# Cheap backcountry boots?



## Sporksrule (Jan 7, 2004)

*backcountry boots*

Hey...  

I found a few sites and places that have better deals on backcountry boots..still not cheap

http://www.sierratradingpost.com/product.asp?base_no=64246

http://outdoor-apparel-gear.1.best-buy-cheap-gear.com/?itemIDprev=1&items=11

http://www.epinions.com/otdr-Winter...att__~1/sort_~title/pp_~1/sort_dir_~asc/pa_~1


----------



## Chris Webster (Oct 30, 2003)

I thought I some last years Lasers on sale at Neptune's last week for about $250, not sure about sizes....

--Chris


----------



## cosurfgod (Oct 10, 2003)

I have a pair of Scarpa T1 size 10 for sale for $100. I am in Durango but I will ship for free.
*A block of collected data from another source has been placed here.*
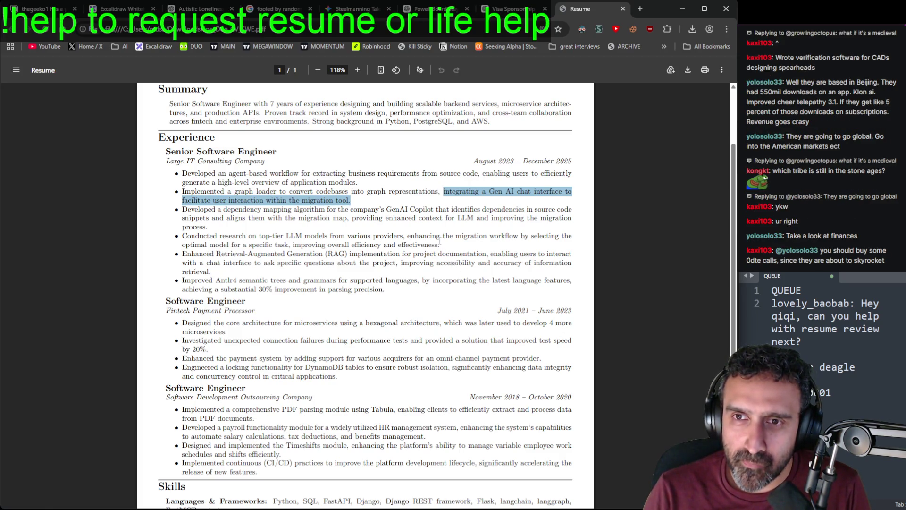
Step: Select the bullet from 'Conducted research on top-tier LLM models' through 'effectiveness.'
click(413, 205)
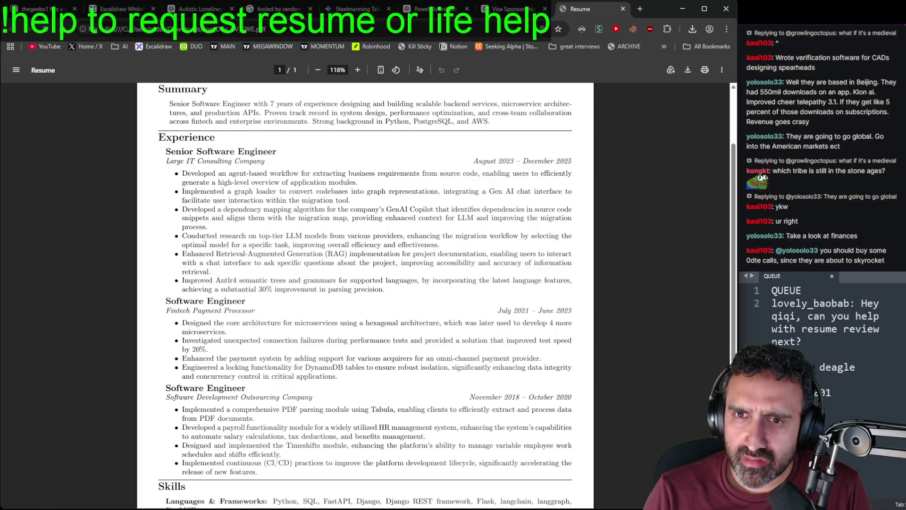
drag(407, 236, 440, 244)
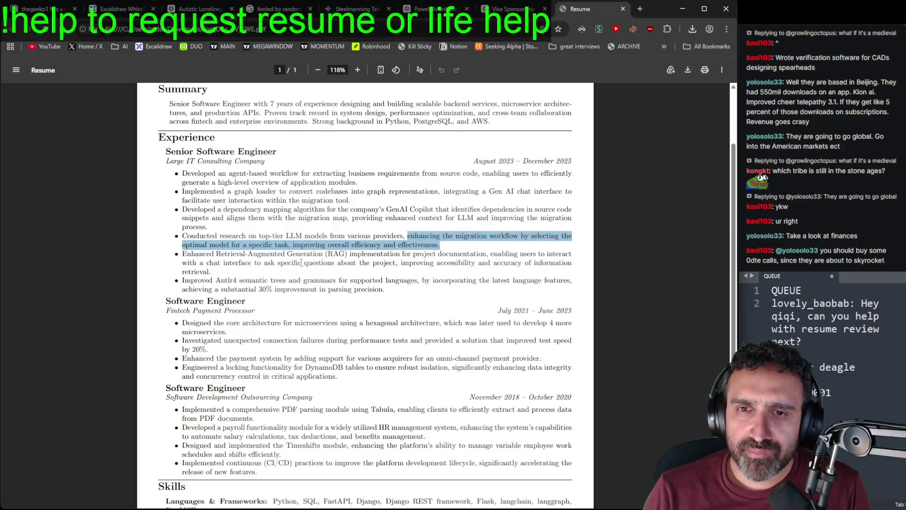
click(211, 245)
They have been used but are cheap and still good. Give me a call or e-mail if you are interested.

[email protected]
970-749-1789


----------



## Alek (Oct 23, 2003)

*Thanks Sporksrule!*

Thanks for the links Sporksrule! I will look into it.

I went to Neptune's but they only have men's 5s...

BTW, I am looking for AT boots, not tele


----------